## Assigned task
From the records below, please repeat exactly the line that has "61000073 | Refer to CCDR |", the line that has "61000082 | Refer to CCDR |", and every line between them, and nothing else.

## The records

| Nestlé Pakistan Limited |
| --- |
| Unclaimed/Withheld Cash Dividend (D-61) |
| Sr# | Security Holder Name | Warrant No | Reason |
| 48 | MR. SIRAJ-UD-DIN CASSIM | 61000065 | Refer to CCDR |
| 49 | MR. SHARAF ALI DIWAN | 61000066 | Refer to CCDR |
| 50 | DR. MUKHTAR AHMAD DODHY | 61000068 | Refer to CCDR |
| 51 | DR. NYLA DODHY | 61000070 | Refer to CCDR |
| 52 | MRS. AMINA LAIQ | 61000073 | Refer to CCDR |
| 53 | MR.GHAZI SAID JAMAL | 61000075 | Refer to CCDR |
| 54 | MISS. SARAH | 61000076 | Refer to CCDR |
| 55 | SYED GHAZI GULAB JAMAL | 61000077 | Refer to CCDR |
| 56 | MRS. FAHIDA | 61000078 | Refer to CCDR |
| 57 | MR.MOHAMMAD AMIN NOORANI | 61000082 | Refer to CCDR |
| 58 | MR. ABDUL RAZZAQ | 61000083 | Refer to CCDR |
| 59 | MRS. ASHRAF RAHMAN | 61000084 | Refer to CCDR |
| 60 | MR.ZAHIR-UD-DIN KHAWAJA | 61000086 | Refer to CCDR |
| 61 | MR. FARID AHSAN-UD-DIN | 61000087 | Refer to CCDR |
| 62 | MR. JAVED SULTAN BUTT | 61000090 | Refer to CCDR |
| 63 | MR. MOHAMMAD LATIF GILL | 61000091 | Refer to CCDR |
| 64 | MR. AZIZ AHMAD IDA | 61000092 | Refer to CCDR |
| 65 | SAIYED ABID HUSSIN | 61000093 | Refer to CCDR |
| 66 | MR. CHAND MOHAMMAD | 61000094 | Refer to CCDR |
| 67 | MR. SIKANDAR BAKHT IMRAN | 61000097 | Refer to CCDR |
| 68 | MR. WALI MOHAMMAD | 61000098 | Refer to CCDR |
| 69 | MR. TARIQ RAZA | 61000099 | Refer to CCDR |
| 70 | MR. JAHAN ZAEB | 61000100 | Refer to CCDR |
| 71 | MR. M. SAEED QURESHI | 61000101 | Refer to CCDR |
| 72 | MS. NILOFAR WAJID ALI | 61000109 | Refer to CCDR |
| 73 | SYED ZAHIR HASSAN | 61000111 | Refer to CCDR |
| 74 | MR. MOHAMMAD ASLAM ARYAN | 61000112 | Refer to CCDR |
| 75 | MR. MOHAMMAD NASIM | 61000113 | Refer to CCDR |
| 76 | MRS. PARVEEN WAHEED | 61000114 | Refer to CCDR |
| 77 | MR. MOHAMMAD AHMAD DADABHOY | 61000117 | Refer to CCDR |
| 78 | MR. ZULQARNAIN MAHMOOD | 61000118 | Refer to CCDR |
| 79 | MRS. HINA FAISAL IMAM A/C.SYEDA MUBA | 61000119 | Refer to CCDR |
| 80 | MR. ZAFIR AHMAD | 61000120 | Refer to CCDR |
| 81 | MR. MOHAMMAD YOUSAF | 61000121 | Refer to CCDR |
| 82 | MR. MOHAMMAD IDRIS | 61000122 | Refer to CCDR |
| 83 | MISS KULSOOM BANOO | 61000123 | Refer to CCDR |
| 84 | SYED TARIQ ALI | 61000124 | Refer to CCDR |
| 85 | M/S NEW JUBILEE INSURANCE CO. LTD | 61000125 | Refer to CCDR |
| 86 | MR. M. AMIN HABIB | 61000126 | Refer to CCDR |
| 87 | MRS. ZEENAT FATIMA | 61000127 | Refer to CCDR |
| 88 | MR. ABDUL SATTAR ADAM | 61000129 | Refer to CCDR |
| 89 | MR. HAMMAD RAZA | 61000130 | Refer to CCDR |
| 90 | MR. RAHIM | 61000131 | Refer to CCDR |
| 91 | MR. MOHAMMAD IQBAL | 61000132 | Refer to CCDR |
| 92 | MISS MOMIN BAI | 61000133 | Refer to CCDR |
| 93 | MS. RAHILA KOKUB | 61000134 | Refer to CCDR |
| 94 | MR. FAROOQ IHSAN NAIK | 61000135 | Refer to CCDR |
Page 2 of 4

...

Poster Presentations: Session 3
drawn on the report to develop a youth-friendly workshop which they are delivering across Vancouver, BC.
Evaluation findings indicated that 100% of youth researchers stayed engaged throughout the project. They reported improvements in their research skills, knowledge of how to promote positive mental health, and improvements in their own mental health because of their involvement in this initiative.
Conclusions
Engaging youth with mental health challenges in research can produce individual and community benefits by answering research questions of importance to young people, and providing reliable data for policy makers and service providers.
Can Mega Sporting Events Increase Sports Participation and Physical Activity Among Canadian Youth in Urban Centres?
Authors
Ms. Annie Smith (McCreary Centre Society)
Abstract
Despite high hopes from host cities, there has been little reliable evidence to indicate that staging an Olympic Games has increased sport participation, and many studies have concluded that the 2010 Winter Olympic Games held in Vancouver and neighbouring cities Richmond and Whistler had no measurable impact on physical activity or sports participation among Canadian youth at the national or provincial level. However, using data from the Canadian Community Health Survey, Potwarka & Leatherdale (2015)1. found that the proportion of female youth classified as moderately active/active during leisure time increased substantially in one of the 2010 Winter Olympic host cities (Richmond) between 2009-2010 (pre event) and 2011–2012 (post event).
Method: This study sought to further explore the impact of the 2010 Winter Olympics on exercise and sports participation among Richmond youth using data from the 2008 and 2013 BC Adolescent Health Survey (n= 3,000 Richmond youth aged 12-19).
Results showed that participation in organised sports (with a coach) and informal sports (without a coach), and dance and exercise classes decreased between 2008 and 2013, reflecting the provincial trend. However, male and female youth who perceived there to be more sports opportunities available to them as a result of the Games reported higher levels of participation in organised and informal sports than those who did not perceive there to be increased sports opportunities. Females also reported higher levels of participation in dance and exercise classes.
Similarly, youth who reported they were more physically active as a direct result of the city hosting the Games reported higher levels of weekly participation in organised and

==

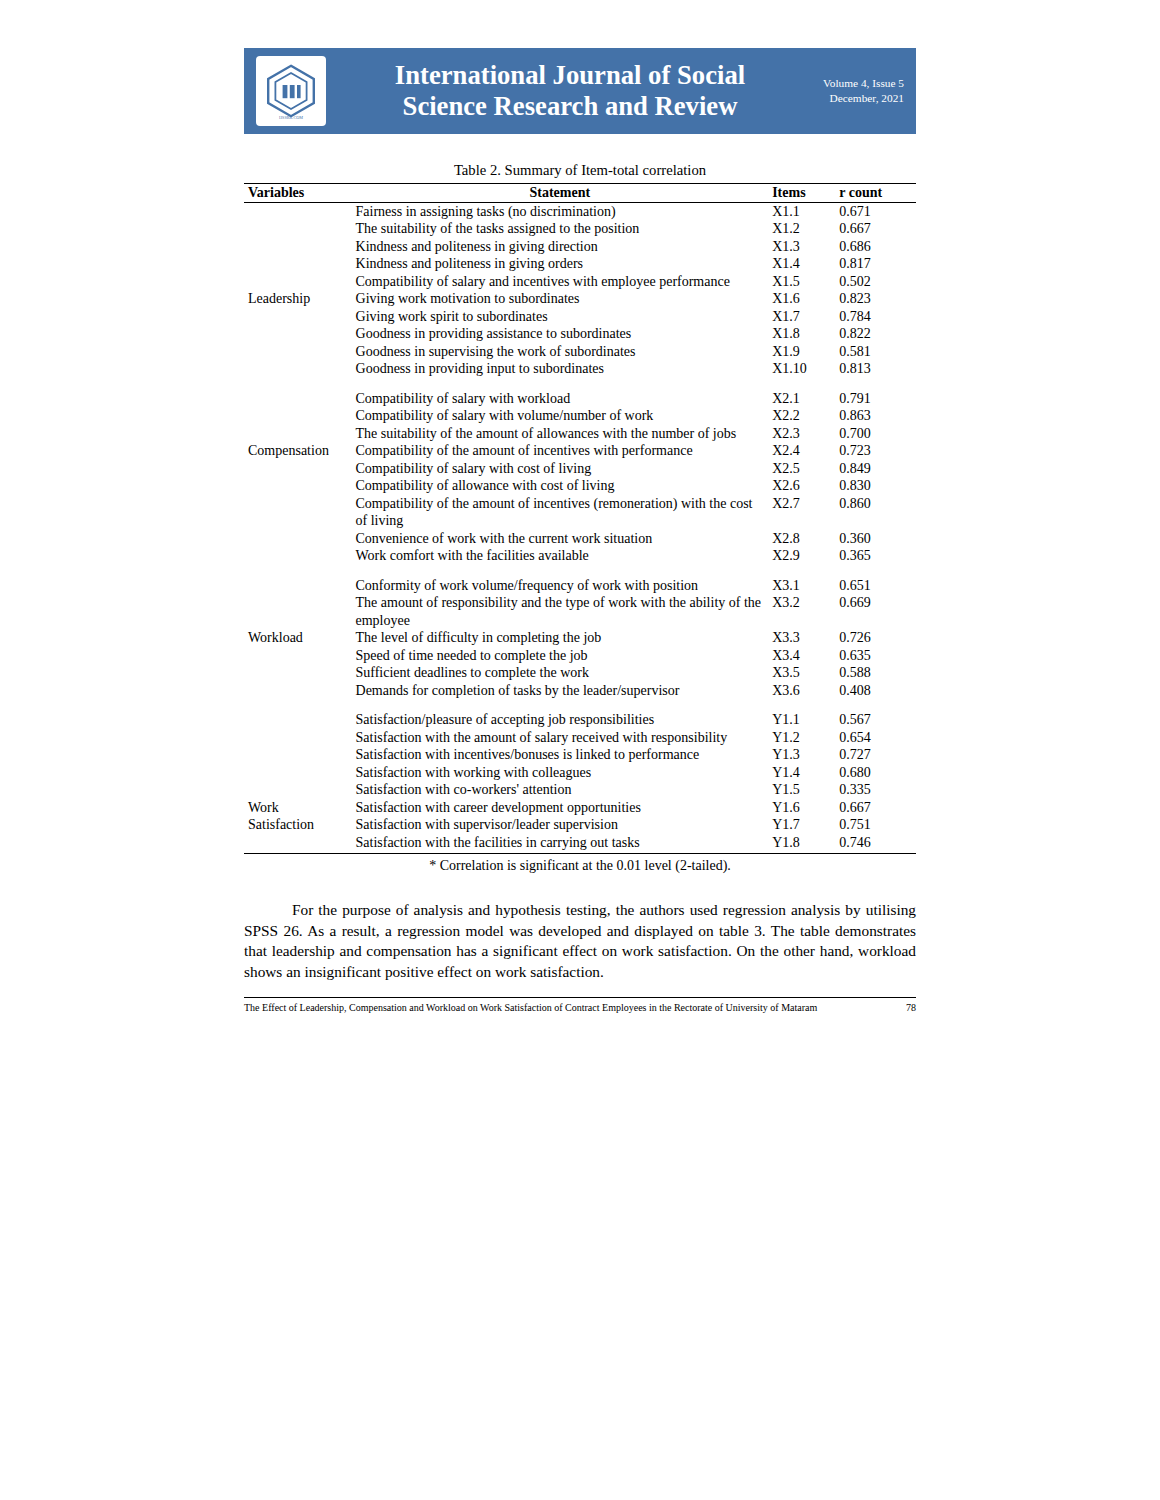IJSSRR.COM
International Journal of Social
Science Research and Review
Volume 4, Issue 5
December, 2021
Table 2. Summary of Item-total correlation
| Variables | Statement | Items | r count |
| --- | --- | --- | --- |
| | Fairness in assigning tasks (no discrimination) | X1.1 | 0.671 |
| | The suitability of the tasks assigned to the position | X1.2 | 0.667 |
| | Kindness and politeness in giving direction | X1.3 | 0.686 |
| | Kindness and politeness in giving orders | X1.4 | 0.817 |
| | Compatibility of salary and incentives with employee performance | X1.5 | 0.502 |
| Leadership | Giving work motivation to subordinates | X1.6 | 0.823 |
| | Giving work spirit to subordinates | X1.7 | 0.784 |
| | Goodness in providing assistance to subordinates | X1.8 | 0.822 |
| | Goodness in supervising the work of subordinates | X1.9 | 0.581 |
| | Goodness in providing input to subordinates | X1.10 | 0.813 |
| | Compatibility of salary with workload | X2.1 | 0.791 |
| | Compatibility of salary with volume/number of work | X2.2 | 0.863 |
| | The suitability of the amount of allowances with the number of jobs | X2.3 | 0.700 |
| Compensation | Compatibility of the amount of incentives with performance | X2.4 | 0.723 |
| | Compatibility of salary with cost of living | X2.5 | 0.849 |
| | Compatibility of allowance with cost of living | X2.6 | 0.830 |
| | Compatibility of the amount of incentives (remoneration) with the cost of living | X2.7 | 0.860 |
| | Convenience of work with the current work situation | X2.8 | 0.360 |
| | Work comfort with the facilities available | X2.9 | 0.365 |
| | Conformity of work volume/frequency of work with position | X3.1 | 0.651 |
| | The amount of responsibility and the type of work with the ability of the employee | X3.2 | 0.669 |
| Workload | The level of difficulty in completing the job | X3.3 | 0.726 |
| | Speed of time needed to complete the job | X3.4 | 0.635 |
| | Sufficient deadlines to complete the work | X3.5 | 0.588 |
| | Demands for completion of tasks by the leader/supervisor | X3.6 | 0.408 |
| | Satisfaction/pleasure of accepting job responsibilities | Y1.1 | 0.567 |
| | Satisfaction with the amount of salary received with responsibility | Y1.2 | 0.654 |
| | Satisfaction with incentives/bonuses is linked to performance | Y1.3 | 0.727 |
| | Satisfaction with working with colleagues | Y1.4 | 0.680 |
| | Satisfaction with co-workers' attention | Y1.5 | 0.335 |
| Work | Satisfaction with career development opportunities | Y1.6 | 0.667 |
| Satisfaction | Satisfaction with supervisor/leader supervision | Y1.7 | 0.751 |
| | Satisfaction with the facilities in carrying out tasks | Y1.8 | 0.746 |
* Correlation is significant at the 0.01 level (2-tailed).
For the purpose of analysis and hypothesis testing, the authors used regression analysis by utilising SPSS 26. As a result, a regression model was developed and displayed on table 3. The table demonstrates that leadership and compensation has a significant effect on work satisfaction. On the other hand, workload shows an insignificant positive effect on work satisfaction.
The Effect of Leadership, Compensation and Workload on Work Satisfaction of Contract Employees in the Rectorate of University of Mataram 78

## Response area
| 52 | MRS. AMINA LAIQ | 61000073 | Refer to CCDR |
| 53 | MR.GHAZI SAID JAMAL | 61000075 | Refer to CCDR |
| 54 | MISS. SARAH | 61000076 | Refer to CCDR |
| 55 | SYED GHAZI GULAB JAMAL | 61000077 | Refer to CCDR |
| 56 | MRS. FAHIDA | 61000078 | Refer to CCDR |
| 57 | MR.MOHAMMAD AMIN NOORANI | 61000082 | Refer to CCDR |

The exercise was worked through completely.